In a recent news item it was reported that the Alum Rock Union School District in Santa Clara county, CA, was considering a proposal to require parents of school children to ‘volunteer’ at least 30 hours per school year. Gustavo Gonzalez, the school board vice-chair, has said that “studies show students do better when their parents are involved.” as a justification for the proposal. While I have no doubt that the statement is true, the fact that an individual or group would think that subjugating a population to their well-intentioned vision illustrates a common human failing, that of thinking that a favorable specific result justifies a general coercion.

I can further illustrate the point with an example from Honolulu, HI. Folks who have visited or lived there know that drivers tend to think of speed limits as loose suggestions, an attitude that makes getting around markedly more dangerous than many other places. At one time there was road work taking place at a major intersection and after-hours the road crews used large steel sheets to cover the excavation. Because the steel was loose and slippery people were forced to slow down when crossing them. This led one city council member to publically observe that perhaps steel sheets should be placed at strategic locations throughout the city to curb speeding. Not long after, a Letter to the Editor in the Star-Bulletin took the council member to task for suggesting that the streets be made less safe in order to curb an unsafe behavior.
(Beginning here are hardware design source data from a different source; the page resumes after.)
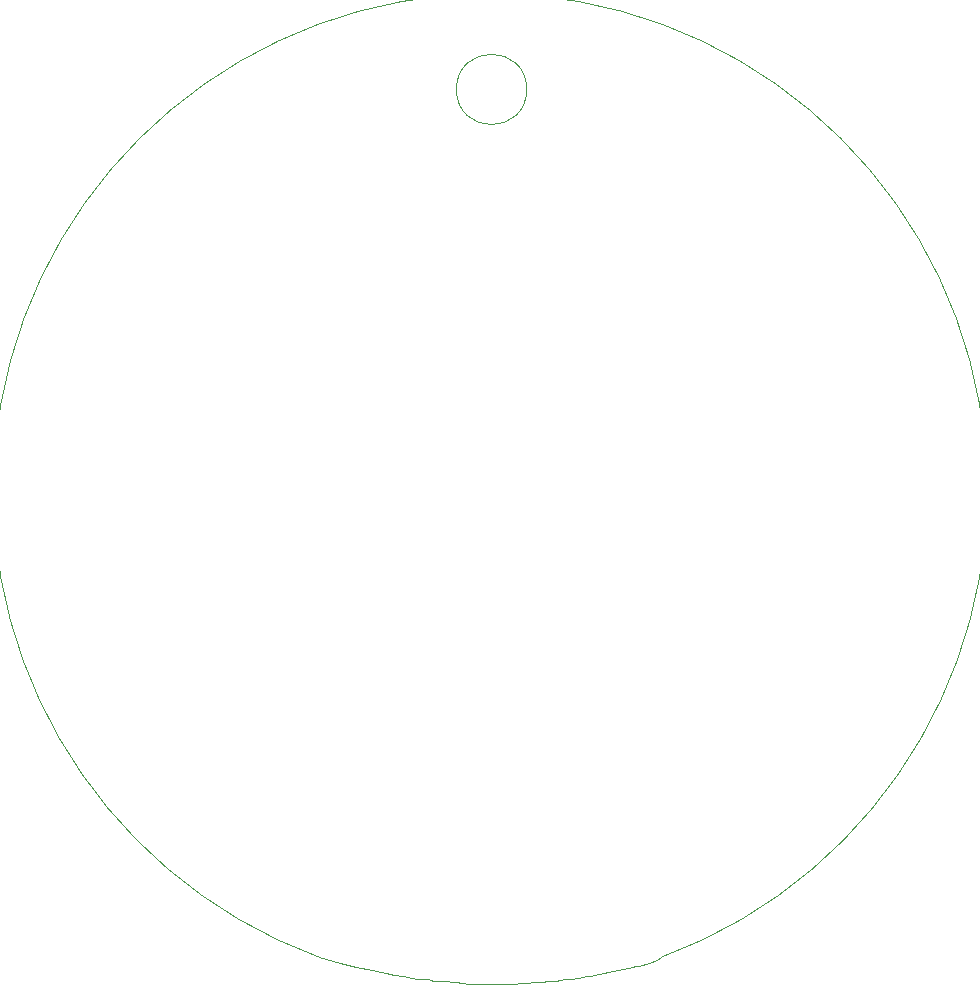
<source format=gbr>
G04 #@! TF.GenerationSoftware,KiCad,Pcbnew,(5.1.2)-1*
G04 #@! TF.CreationDate,2019-07-13T13:46:09+09:00*
G04 #@! TF.ProjectId,github,67697468-7562-42e6-9b69-6361645f7063,rev?*
G04 #@! TF.SameCoordinates,Original*
G04 #@! TF.FileFunction,Profile,NP*
%FSLAX46Y46*%
G04 Gerber Fmt 4.6, Leading zero omitted, Abs format (unit mm)*
G04 Created by KiCad (PCBNEW (5.1.2)-1) date 2019-07-13 13:46:09*
%MOMM*%
%LPD*%
G04 APERTURE LIST*
%ADD10C,0.050000*%
G04 APERTURE END LIST*
D10*
X171653200Y-131267200D02*
X171999999Y-130999999D01*
X170942000Y-131470400D02*
X171653200Y-131267200D01*
X170078400Y-131724400D02*
X170942000Y-131470400D01*
X169722800Y-131775200D02*
X170078400Y-131724400D01*
X169570400Y-131826000D02*
X169722800Y-131775200D01*
X168351200Y-132130800D02*
X169570400Y-131826000D01*
X166319200Y-132537200D02*
X168351200Y-132130800D01*
X166014400Y-132588000D02*
X166319200Y-132537200D01*
X165608000Y-132638800D02*
X166014400Y-132588000D01*
X165049200Y-132740400D02*
X165608000Y-132638800D01*
X164287200Y-132842000D02*
X165049200Y-132740400D01*
X163779200Y-132892800D02*
X164287200Y-132842000D01*
X163474400Y-132943600D02*
X163779200Y-132892800D01*
X163017200Y-132994400D02*
X163474400Y-132943600D01*
X162458400Y-133045200D02*
X163017200Y-132994400D01*
X161798000Y-133096000D02*
X162458400Y-133045200D01*
X161188400Y-133146800D02*
X161798000Y-133096000D01*
X160578800Y-133197600D02*
X161188400Y-133146800D01*
X160324800Y-133197600D02*
X160578800Y-133197600D01*
X159156400Y-133248400D02*
X160324800Y-133197600D01*
X158648400Y-133248400D02*
X159156400Y-133248400D01*
X157480000Y-133248400D02*
X158648400Y-133248400D01*
X156565600Y-133248400D02*
X157480000Y-133248400D01*
X155803600Y-133248400D02*
X156565600Y-133248400D01*
X155143200Y-133197600D02*
X155803600Y-133248400D01*
X154635200Y-133146800D02*
X155143200Y-133197600D01*
X153466800Y-133045200D02*
X154635200Y-133146800D01*
X152654000Y-132994400D02*
X153466800Y-133045200D01*
X152501600Y-132943600D02*
X152654000Y-132994400D01*
X152247600Y-132892800D02*
X152501600Y-132943600D01*
X151485600Y-132842000D02*
X152247600Y-132892800D01*
X150774400Y-132740400D02*
X151485600Y-132842000D01*
X150164800Y-132638800D02*
X150774400Y-132740400D01*
X149352000Y-132486400D02*
X150164800Y-132638800D01*
X148691600Y-132384800D02*
X149352000Y-132486400D01*
X148234400Y-132283200D02*
X148691600Y-132384800D01*
X147472400Y-132130800D02*
X148234400Y-132283200D01*
X146100800Y-131826000D02*
X147472400Y-132130800D01*
X144780000Y-131470400D02*
X146100800Y-131826000D01*
X143014690Y-131005388D02*
X144780000Y-131470400D01*
X160591501Y-57531000D02*
G75*
G03X160591501Y-57531000I-2976383J0D01*
G01*
X143014690Y-131005389D02*
G75*
G02X171999999Y-130999999I14485310J39505389D01*
G01*
M02*

</source>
I took a course in school on situational ethics and the primary illustrations were those of scientists who worked on biological weapons, even going so far as to test them on human subjects. The point was that the researchers were not necessarily innately evil, but had become so focused on achieving a result that they had become blinded to the reality of what they were doing. So it was with the road brouhaha and so it is with the Alum Rock Union School Board.

This behavior is a human failing and respects no division, but does seem to be more noticable among those who claim the greatest compassion for others. These folks will take a datum and rather than provide leadership so that others will want to achieve a desired outcome, instead look to coerce others into a course of action. As an illustration, this sentence from a NY Times blog pretty much sums up the attitude:

Although it’s not clear whether state law permits districts to require parents to donate time to schools, proponents say that’s besides the point.

I’ll just let that sink in for a bit.

Apparently the question of whether a course of action is legal or even moral is ‘beside the point’ as long as a higher purpose is served. Because we all know that it’s about the children. In a similar vein, Mr. Gonzalez states that “We are trying to create a culture of strong parent-guardian-family participation.” It looks like Mr. Gonzalez and his fellow Board members remember the part about the big stick but not the speaking softly.

I found it indicative of cultural attitudes in journalism when I saw that the majority of reporting on this item emphasized the potential economic hardships rather than the usurpation of individual liberty. The implication is that it’s OK to be forced to give up liberty if one is not poor. I suppose that those who enjoy a higher standard of living are somehow stealing freedom from the poor. It’s so unfair!

The Alum Rock Union School Board is setting itself up for failure. If they wanted to make a statement, a resolution would have done the job nicely and may even have encouraged some parents to volunteer. Even if they pass the proposal, they have no way to enforce it. Nothing erodes authority or credibility faster than to issue an edict and have it ignored, or worse, ridiculed. They have certainly forgotten what they were elected to do: provide the means by which teachers can provide a good education to the District’s schoolchildren.